*Enunciado*. Escreva a continuação do texto sobre as transmissões de futebol, começando logo depois da última frase.

[Texto de estudo]

O controle das transmissões, antes concentrado em poucas emissoras de televisão, hoje está disperso entre um número crescente de atores — muitos deles ligados ao capital financeiro global. Essa diversificação, inclusive no formato dos conteúdos, embora aparente uma democratização do consumo midiático, esbarra em inúmeras distorções. Apesar do alcance relevante das plataformas digitais, uma análise mais cuidadosa revela dados inflados e pouco transparentes, já que o acesso precário à internet ainda é uma realidade em muitas regiões do Brasil.
Em meio a transformações significativas, como a possibilidade de acompanhar uma gama maior de partidas através de plataformas gratuitas, a reorganização do mercado midiático se reflete na disputa pelos direitos de transmissão das principais competições futebolísticas. Neste contexto, o monopólio de emissoras tradicionais de TV, como a Globo, Band, Record e SBT, é abalado por um grupo de empresas, frequentemente vinculadas ao capital financeiro global[3].
Principal parceira da Cazé TV, a partir do gerenciamento de marketing e direitos esportivos, a LiveMode exemplifica a adoção de uma outra estratégia: aumentar o número de transmissões, apostando que a fragmentação gera mais receita do que a concentração em uma única plataforma. Esse modelo contrasta fortemente com o da televisão aberta, havendo um confronto de paradigmas.
Apesar do sucesso recente (mesmo que com alguns fracassos) das plataformas de streaming, a TV Globo, com uma infraestrutura consolidada e redes espalhadas por todo o país, ainda consegue alcançar um público significativamente maior do que as transmissões via internet. Dados fornecidos pela própria Globo mostram que a emissora atinge um número de espectadores muito superior comparado às suas transmissões online. Esses números são fundamentais para um primeiro entendimento desta falsa simetria, onde a percepção de democratização do acesso pode, na verdade, ser uma ilusão.
Iago Vernek Fernandes é Mestrando em Planejamento e Gestão do Território pela Universidade Federal do ABC, coordenador do Observatório das Transmissões de Futebóis e associado ao Intervozes – Coletivo Brasil de Comunicação.

[/Texto de estudo]
[Material exibido]

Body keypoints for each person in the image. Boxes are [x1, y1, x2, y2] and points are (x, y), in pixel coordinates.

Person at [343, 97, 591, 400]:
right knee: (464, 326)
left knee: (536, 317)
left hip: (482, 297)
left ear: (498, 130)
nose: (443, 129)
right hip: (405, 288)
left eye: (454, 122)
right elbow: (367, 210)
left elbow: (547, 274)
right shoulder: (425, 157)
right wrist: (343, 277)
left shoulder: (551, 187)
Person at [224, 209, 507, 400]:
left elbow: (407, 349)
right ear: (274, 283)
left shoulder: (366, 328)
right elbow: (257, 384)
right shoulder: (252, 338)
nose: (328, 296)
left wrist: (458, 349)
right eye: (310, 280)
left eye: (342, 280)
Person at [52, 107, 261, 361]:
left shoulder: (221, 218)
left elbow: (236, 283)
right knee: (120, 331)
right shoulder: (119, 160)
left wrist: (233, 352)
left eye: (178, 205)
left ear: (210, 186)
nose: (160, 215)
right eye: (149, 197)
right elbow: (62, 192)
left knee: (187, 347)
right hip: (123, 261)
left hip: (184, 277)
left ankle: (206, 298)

[/Material exibido]

*Espaço da resposta*.
Jonathan Ferreira é Doutorando pela Universidade Estadual Paulista “Júlio de Mesquita Filho” – UNESP, campus de Rio Claro-SP e Université libre de Bruxelles (Centre d’étude de la vie politique), membro do grupo de estudos Mundo Dentro e Fora das Quatro Linhas (MDF4L), do Observatório das Transmissões de Futebóis e do Observatório Social do Futebol (UERJ).
[1] A transmissão dos jogos pela TNT e pela CazéTV, na Twitch e no YouTube, é resultado direto da Lei do Mandante, Lei nº 14.205/2021, que alterou as regras sobre os direitos de transmissão de eventos esportivos, permitindo que o mandante da partida decida de que forma a transmissão será realizada.
[2] Como apontam Franciani Bernardes e Aline Souza, do Intervozes, as desigualdades na conexão refletem as profundas fragmentações sociais e econômicas do país. É nesse ponto que as desigualdades territoriais se revelam: a inclusão digital não se limita ao simples ato de estar conectado, mas ao poder real de participação, criação e consumo de conteúdo — uma autonomia e possibilidade que muitos ainda não têm.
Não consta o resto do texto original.